Osteonecrosis of the femoral head

Last revised by Joshua Yap on 7 May 2024

Osteonecrosis of the femoral head, previously known as avascular necrosis (AVN) of the hip, is the most common site for osteonecrosis, presumably due to a combination of precarious blood supply and high loading when standing. 

Idiopathic osteonecrosis of the femoral head epiphysis in children (Perthes disease) is typically considered separately; thus the remainder of the article pertains to osteonecrosis in the skeletally mature population.

Typically affects adults under 50 years of age 12.

The most common presenting symptom is pain in the region of the affected hip, thigh, groin, and buttock. However, few patients may remain asymptomatic until the late stages.

Typically it affects the superior articular surface (between 10-2 o'clock) and begins in the most anterior part of the hip.

It can be thought of as traumatic (secondary to the neck of femur fractures) or non-traumatic. Traumatic osteonecrosis is usually unilateral 10. In non-traumatic cases, it is mostly bilateral in 70-80% 10.

Other than describing the general appearance of the affected region, the following are necessary to include in the report as they have a bearing on prognosis and treatment:

  • position 

  • estimating percentage volume of the head involved (axial) and percentage weight-bearing surface involved (coronal)

  • coexisting osteoarthritis or secondary degenerative change

  • joint effusion

  • presence of a potentially unstable osteochondral fragment: rim sign

  • subchondral fractures

CT is often more sensitive than plain film in showing subchondral fractures.

MRI is the most sensitive modality, with a sensitivity of 71-100% and specificity of 94-100% 1. As there is a high rate of bilateral involvement, both hips should be included in the field of view of at least some sequences.

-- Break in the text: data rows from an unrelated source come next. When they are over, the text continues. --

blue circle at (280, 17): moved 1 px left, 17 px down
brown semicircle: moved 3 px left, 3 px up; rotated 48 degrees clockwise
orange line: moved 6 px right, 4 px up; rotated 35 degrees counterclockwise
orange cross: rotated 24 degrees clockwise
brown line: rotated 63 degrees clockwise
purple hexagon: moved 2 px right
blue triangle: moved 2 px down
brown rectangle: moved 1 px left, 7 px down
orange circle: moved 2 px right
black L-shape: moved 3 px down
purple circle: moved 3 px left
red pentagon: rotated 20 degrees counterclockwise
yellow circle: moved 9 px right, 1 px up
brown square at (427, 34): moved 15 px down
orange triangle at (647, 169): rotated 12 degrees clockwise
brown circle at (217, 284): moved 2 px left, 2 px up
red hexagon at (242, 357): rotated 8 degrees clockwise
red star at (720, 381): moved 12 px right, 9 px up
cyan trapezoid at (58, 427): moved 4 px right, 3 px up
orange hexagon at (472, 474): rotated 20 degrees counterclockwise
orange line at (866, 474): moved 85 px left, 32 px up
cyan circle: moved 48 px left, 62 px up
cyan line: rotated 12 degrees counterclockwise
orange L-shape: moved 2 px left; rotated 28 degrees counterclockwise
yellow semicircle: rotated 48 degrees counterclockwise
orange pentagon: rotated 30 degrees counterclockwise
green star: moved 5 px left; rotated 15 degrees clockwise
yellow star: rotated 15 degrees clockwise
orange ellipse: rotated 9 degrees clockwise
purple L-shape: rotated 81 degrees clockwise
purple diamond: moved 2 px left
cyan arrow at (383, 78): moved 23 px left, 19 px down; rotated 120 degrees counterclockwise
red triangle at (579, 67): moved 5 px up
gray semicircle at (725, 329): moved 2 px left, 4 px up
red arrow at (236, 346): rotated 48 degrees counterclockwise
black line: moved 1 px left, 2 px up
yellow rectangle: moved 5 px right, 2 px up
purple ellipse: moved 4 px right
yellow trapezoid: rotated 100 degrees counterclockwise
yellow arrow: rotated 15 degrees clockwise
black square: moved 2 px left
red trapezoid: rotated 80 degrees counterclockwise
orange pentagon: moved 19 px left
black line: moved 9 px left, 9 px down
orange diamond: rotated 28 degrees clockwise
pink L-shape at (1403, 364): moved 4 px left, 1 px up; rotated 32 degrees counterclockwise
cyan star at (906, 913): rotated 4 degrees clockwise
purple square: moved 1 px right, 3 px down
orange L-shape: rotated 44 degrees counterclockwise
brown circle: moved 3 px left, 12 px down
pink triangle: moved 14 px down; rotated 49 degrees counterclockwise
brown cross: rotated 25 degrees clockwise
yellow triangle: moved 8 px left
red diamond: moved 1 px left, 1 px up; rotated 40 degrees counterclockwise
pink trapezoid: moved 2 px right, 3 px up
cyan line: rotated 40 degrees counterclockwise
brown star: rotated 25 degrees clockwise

  • T1: usually the initial specific findings are areas of low signal intensity representing edema, which can be bordered by a hyperintense line that represents blood products

  • T2: may show a second hyperintense inner line between normal marrow and ischemic marrow; this appearance is highly specific for osteonecrosis of the hip and is known as the "double-line sign"

Several staging systems for osteonecrosis of the hip exist. The earliest and most commonly used is the Ficat and Arlet classification (1980) which includes x-ray, MRI and bone scan appearances. The Steinberg classification (1995) is similar but quantifies the involvement of the femoral head. The Mitchell classification (1987) is commonly utilized for MRI images. The ARCO classification (2019) encompasses both x-ray and MRI 10.